● **PROVIDED ENTRIES**

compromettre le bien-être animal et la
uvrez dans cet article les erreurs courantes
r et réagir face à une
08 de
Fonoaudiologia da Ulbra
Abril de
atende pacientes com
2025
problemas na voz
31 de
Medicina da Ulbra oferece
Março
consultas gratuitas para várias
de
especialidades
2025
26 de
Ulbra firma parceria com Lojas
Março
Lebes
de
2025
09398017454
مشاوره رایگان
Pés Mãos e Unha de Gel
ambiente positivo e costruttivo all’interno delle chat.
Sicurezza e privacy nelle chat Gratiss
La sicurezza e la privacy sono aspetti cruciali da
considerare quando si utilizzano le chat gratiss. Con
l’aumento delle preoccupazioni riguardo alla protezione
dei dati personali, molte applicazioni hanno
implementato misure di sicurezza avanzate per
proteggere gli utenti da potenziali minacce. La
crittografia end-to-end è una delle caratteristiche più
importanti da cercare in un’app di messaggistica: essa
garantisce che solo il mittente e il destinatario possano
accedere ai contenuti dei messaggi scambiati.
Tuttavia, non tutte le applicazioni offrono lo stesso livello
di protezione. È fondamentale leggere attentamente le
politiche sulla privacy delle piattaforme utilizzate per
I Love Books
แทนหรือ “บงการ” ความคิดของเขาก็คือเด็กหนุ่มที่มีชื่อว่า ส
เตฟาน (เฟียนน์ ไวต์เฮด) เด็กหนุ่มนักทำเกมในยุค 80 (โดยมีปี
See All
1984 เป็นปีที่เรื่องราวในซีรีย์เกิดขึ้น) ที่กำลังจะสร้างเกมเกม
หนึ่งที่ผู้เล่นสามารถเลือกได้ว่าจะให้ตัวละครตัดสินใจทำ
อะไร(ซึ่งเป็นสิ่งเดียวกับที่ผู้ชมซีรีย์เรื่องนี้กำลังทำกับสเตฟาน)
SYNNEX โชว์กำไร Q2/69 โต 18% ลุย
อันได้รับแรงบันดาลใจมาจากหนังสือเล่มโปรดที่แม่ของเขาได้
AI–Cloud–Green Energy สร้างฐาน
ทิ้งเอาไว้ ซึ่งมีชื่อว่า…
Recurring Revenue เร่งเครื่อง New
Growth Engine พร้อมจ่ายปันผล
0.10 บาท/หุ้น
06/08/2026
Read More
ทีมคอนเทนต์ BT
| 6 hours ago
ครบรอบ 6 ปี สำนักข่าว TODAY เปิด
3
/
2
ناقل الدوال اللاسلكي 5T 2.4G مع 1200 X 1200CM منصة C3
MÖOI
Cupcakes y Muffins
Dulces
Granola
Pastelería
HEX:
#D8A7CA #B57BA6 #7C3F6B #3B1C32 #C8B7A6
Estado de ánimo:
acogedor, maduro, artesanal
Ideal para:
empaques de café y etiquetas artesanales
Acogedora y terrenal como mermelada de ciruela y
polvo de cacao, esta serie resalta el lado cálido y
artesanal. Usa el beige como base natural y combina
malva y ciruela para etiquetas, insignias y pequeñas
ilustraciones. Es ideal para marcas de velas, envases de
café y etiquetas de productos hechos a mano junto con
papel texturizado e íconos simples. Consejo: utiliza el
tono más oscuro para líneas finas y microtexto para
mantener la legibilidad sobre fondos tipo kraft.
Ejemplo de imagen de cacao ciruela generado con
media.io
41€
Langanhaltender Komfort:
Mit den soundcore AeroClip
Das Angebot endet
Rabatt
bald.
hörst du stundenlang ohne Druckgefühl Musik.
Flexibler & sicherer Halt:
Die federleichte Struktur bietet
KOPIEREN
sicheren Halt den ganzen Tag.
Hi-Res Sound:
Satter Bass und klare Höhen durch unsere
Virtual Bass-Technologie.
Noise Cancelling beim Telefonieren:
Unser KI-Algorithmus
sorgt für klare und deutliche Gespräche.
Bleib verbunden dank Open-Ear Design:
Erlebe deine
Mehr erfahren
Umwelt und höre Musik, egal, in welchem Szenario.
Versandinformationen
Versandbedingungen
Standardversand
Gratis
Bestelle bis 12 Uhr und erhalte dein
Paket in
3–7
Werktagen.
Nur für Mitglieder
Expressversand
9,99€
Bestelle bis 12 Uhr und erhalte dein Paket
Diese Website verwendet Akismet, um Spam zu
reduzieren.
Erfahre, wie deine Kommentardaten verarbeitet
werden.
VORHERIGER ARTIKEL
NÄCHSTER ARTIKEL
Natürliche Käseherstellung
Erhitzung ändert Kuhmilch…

● **THE PROBLEM**
Show each line from the items above that contains the word "café".

● **SOLUTION TO THIS EXERCISE**
empaques de café y etiquetas artesanales
café y etiquetas de productos hechos a mano junto con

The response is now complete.